I don’t normally drink that early in the morning, but then again I don’t normally help a bunch of old men shoot birds, so I figured today could be an exception. After half an hour or so of port drinking we went out for an hour of shooting, and then came back for ‘elevenses’. It’s a pretty good system really.
So dosed up on port and heavily armed, we all jumped in the back of a couple of utes swarming with dogs and drove off to the first drive. (You learn all sorts of new lingo doing something like this. A ‘drive’ is both the area of cover crop where the unsuspecting pheasants are hiding and the act of driving the pheasants up into the air.) The guns positioned themselves strung out in a line along the bottom of one field, whilst my fellow beaters and I made our way into a higher field of cover crop, separated from the guns by a hedgerow (‘cover crop’, often kale, is grown specifically for the pheasants to hide under).
The rest of the beaters were up the top of the filed in a line and when the gamekeeper blew a horn they walked down towards the guns flushing out the birds. The dogs did most of the work, running around like mad beneath the kale chasing out anything they could find. Meanwhile I was stationed at the bottom of the cover crop field, next to the hedge, in between the guns and the pheasants.
Now, I know I’m pretty new at this, but standing in between the guns and the things the guns are shooting at didn’t strike me as such a great idea. Luckily I was armed with a flag. My role, as it turned out, was to wave my flag at any low flying pheasants so they would stay up longer and be easier and safer to shoot. Safer for who I’m not sure, but in any case no one got shot – myself included – so I guess I did an OK job.
In an effort to try and recapture some of the excitement of the whole thing, I found this rather poorly produced clip, which I feel has a sort of Hertzogesqe absurdist genius to it.
OK, that might be getting a bit carried away, but the point is, not a great deal happens. And then you have lunch.
The pheasants are farmed for sport. A syndicate of shooters – often men of some local importance, always men – will buy the pheasants as chicks and pay for them to be kept on a piece of farmland. The chicks are well looked after, fed and kept in large free-range pens until they are big enough to be shot. Then they are let go. The really interesting thing is that at the end of the season only an average of a third of the birds have been killed.
The rest of them just wander off. This is why there is a large pheasant population in rural England, even though the bird is a native of Russia. When you think about it, letting two thirds of the birds go is actually much more humane than most farming practices. At least it is if you ignore the shooting them with buckshot part.
I thought pheasant shooting was a typical rural English antiquated past time, like Morris Dancing, or saying thank you to the bus driver.
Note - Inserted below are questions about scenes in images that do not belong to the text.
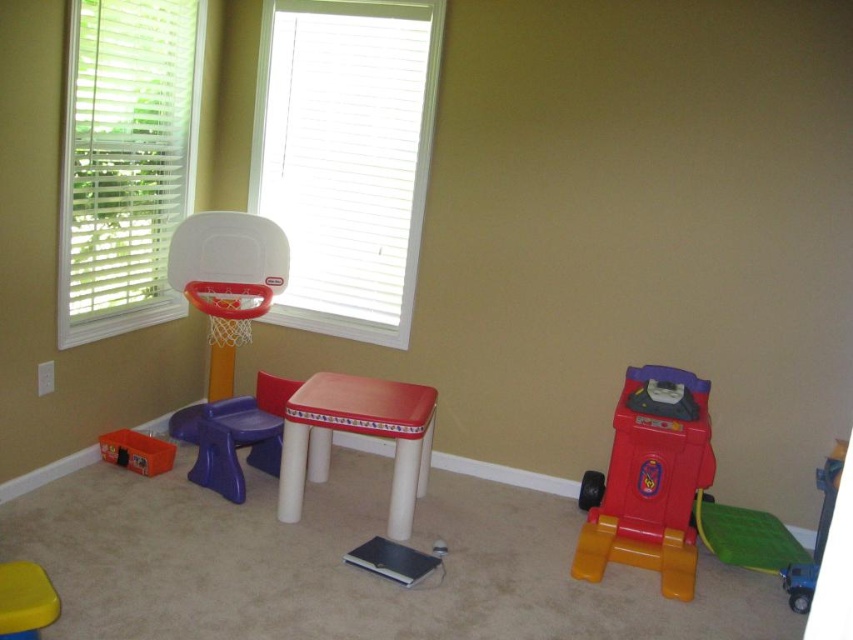
Question: Is the position of purple plastic chair at center less distant than that of yellow plastic stool at lower left?

Choices:
 (A) no
 (B) yes

Answer: (A)

Question: Observing the image, what is the correct spatial positioning of matte plastic stool at center in reference to purple plastic chair at center?

Choices:
 (A) above
 (B) below

Answer: (B)

Question: In this image, where is purple plastic chair at center located relative to orange plastic toy at lower left?

Choices:
 (A) right
 (B) left

Answer: (A)

Question: Which is farther from the matte plastic stool at center?

Choices:
 (A) purple plastic chair at center
 (B) orange plastic toy at lower left
 (C) rubberized plastic toy car at right
 (D) blue plastic toy car at lower right

Answer: (D)

Question: Which is farther from the blue plastic toy car at lower right?

Choices:
 (A) orange plastic toy at lower left
 (B) matte plastic stool at center

Answer: (A)

Question: Which point appears closest to the camera in this image?

Choices:
 (A) (799, 596)
 (B) (193, 470)
 (C) (155, 461)
 (D) (680, 524)

Answer: (A)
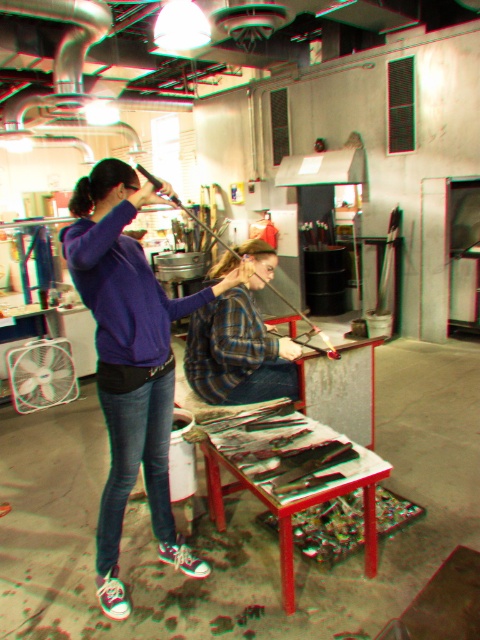
Can you confirm if wooden table at center is positioned below denim at center?

Yes, wooden table at center is below denim at center.

Is wooden table at center to the left of denim at center from the viewer's perspective?

No, wooden table at center is not to the left of denim at center.

I want to click on wooden table at center, so click(x=287, y=472).

Where is `wooden table at center`? The width and height of the screenshot is (480, 640). wooden table at center is located at coordinates (287, 472).

Between purple matte hoodie at upper left and wooden table at center, which one has more height?

Standing taller between the two is purple matte hoodie at upper left.

Is point (123, 436) farther from camera compared to point (254, 420)?

No.

This screenshot has width=480, height=640. What are the coordinates of `purple matte hoodie at upper left` in the screenshot? It's located at (130, 362).

How much distance is there between purple matte hoodie at upper left and denim jeans at center?

purple matte hoodie at upper left is 5.21 inches away from denim jeans at center.

Between purple matte hoodie at upper left and denim jeans at center, which one is positioned higher?

purple matte hoodie at upper left is higher up.

Between point (98, 337) and point (157, 420), which one is positioned behind?

Positioned behind is point (157, 420).

What are the coordinates of `purple matte hoodie at upper left` in the screenshot? It's located at (130, 362).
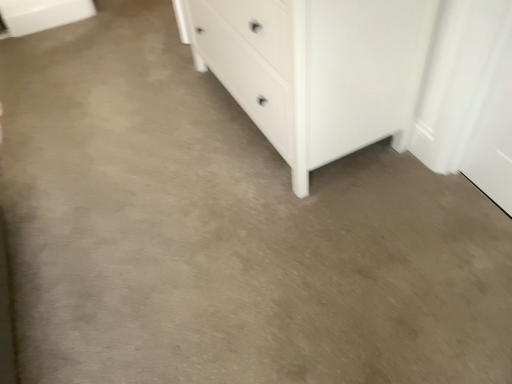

But as it turns out, like Dogging and Tescos home delivery, despite being around for a long time the current popularity of pheasant shooting is actually quite a recent phenomenon.Clubs and syndicates are apparently setting up at a record rate. I can see why.
I’m not much interested in shooting – actually I think it’s stupid and cruel – but dressing up and drinking port in the English countryside is lovely, and not entirely spoilt by the occasional gunshot. Now I just have to get one of those suits.